We understand your points and concerns about the pictures but, we will try to explain all idea in the construction of these pictures (in the same figure) using the data of Figure 4 and table 2, that must be analyzed together. The pellets used to check if the fluorescence is present or not of compounds are only for a qualitative observation and of course, to guide the readers to see the phenomenon of ABC transporter action in loco, using the cells directly. Since we need to centrifuge the samples, to be sure that we are not going to have cells at supernatant, the pellet is compact, and it is not uniform that allow us to count free cells with no trouble. Therefore, to quantify the fluorescence intensity precisely, present at supernatant and result of the action of the active transporter on plasma membrane, we used the data of fluorescence measurement where we can quantify numerically all conditions, in the presence or absence of digoxin derivatives. So, in our opinion, data obtained after cell counting using the pellets would not bring us accurate information as those shown in figure 4 and table 2.
Fig. 4
The name of the strain is missing.
Thanks for your information. The strain used was placed in the legend of figure now.
Section 3.5
The presentation of results is still poor. The authors should take conclusions from the results. This should be applied to all sections of results.

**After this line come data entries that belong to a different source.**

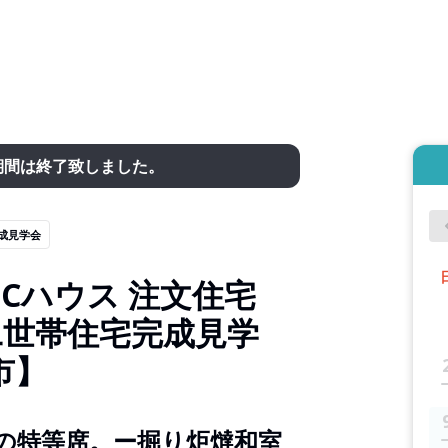
期間は終了致しました。
成見学会
Cハウス 注文住宅
y」二世帯住宅完成見学
市】
の特等席。ー掘り炬燵和室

Results description was improved as suggested by the reviewer.
Discussion
The discussion section was not reformulated. In the Results section, authors should present all results, make comparisons and take conclusions, In the Discussion section, authors should compare their results with the literature, take more conclusions in the context of the literature and highlight the most relevant findings. Nevertheless, this version might be suitable for publishing.
The discussion section was improved as suggested by the reviewer.
Reviewer 2 Report
The paper can be accepted after revision.
Author Response
Thanks for your review and acceptance of our manuscript. The mansucript was reviewed again in order to improve the english language.